Specs are comparable to the best SandForce controllers from LSI

Aug 8, 2014 08:41 GMT  ·  By

For a long time, the SandForce series of controller chips was the best range of processors usable in solid state drives, even though they did make the SSDs more expensive than others. Now, Phison has revealed a controller with comparable specs.

Some other controller chips have shown a good ability to give solid state drives a lot of speed and capacity. However, they never matched SF ones from LSI.

On the flip side, most SandForce-enabled SSDs don't really attain the top 550 MHz transfer throughput in real life most of the time.

It is unclear if the new Phison Electronics chip will, but its technical spec sheet does show that it is, at least, theoretically possible.

The new chip is called PS3110 and is basically a quad-core CPU with end-to-end data path protection circuits and SmartECC technology.

It can support both MLC (multi-level cell) and TLC (triple-level cell) NAND Flash memory chips, while ensuring that no errors sneak in during reads or writes. This is actually the first Phison chip with TLC support.

The top read speed is said to be of 550 MB/s, while writing is achieved at 530 MB/s on a good day. These are the sustained, sequential speeds. The Random 4K performance is of 100,000 IOPS read (input/output operations per second) and 90,000 write.

Of course, the maximum speeds will not be achieved by just any SSDs. If the capacity isn't of at least 256 GB or 480 GB, the writing, at least, will go slower.

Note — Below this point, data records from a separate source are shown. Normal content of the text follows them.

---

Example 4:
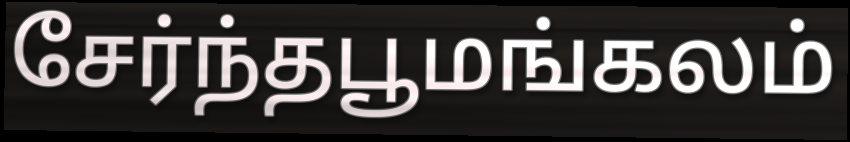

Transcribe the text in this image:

சேர்ந்தபூமங்கலம்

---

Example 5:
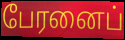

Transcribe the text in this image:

பேரனைப்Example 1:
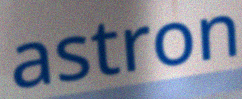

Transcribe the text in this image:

astron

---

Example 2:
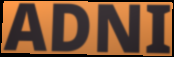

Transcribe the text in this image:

ADNI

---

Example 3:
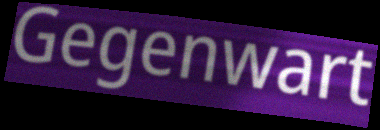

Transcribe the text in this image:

Gegenwart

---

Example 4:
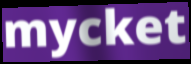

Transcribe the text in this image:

mycket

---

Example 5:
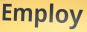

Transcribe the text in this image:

Employ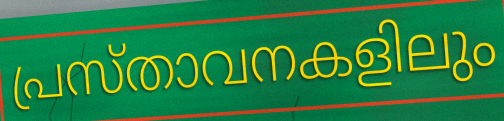
പ്രസ്താവനകളിലുംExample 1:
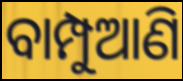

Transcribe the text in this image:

ବାମ୍ପୁଆଣି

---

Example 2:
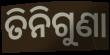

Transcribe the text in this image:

ତିନିଗୁଣା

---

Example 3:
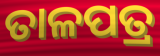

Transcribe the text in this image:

ତାଳପତ୍ର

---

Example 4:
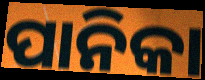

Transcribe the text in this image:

ପାନିକା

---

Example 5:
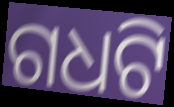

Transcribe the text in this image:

ଗଧଟି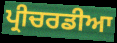
ਪ੍ਰੀਚਰਡੀਆ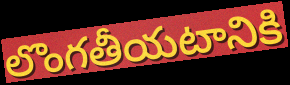
లొంగతీయటానికిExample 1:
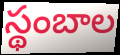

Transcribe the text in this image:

స్థంబాల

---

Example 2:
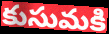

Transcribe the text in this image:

కుసుమకి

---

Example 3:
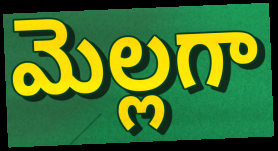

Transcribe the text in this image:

మెల్లగా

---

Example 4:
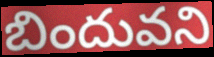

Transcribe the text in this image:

బిందువని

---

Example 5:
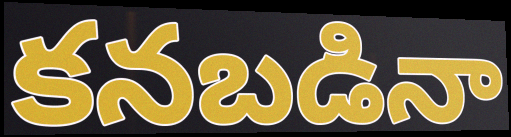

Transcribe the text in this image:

కనబడినా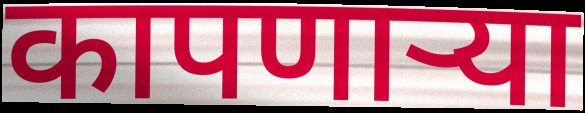
कापणाऱ्या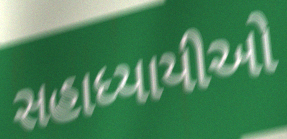
સહાધ્યાયીઓ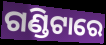
ଗଣ୍ଡିଟାରେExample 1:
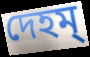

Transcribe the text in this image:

দেহম্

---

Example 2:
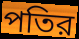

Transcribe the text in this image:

পতির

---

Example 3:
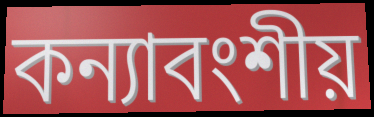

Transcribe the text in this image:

কন্যাবংশীয়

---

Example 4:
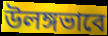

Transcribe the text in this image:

উলঙ্গভাবে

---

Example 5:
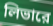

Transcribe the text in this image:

লিভারে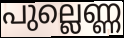
പുല്ലെണ്ണ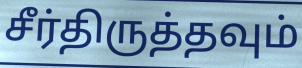
சீர்திருத்தவும்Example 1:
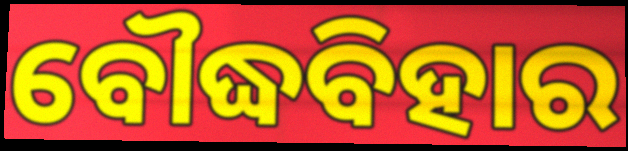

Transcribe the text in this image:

ବୌଦ୍ଧବିହାର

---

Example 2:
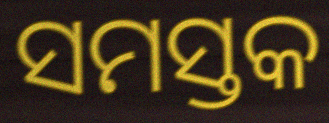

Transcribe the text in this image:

ସମସ୍ତକ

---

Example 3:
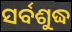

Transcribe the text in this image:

ସର୍ବଶୁଦ୍ଧ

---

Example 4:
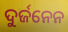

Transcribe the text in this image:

ଦୁର୍ଜନେନ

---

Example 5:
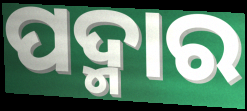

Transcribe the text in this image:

ପଦ୍ମାରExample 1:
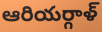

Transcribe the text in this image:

ఆరియర్గాళ్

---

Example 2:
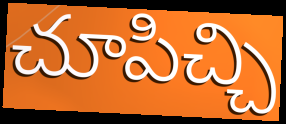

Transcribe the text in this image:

చూపిచ్చి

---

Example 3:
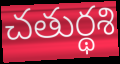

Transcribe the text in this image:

చతుర్థశి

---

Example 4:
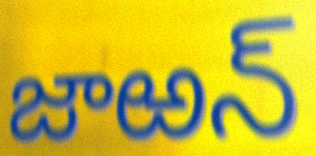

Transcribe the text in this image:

జాఱన్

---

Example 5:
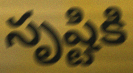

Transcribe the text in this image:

సృష్టికిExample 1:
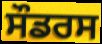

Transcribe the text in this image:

ਸੌਡਰਸ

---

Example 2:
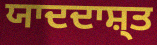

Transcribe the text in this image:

ਯਾਦਦਾਸ਼੍ਤ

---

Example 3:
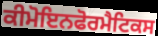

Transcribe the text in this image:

ਕੀਮੋਇਨਫੋਰਮੈਟਿਕਸ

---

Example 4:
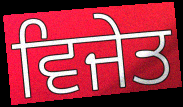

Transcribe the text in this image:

ਵਿਜੇਤ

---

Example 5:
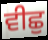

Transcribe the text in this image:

ਵੀਛੁ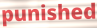
punished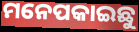
ମନେପକାଇଛୁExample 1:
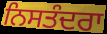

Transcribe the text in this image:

ਨਿਸਤੰਦਰਾ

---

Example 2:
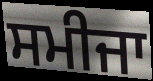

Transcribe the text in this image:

ਸਮੀਜਾ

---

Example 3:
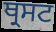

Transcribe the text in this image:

ਥ੍ਰਸਟ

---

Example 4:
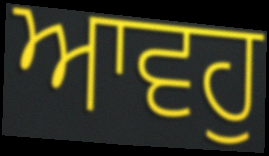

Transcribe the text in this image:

ਆਵਹੁ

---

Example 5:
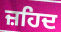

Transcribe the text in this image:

ਜ਼ਹਿਦ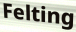
FeltingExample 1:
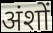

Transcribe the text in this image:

अंशों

Fortunately, though, that issue probably won't crop up much. After all, the new PS3110 controller is made for high-capacity SSDs of up to 2 TB. That's right, you'll finally see SSDs with real HDD-level capacity in SATA and (possibly) M.2 and mSATA form factors as well.

AES-256 hardware encryption is another asset. It will keep data protected from unauthorized access. Well, some hackers will probably be able to circumvent it, but that can be said about any electronic device with memory of any sort.

SSDs powered by the Phison PS3110 chip will be available by the end of this quarter (Q3 2014), complete with S.M.A.R.T support (through Phison SSD ToolBox) and SmartECC RAID data protection, among other things. Prices will vary, but they will be on the high spectrum, especially for the 2 TB units. A list of brand vendors that have or will sign supply contracts with Phison has not been disclosed yet.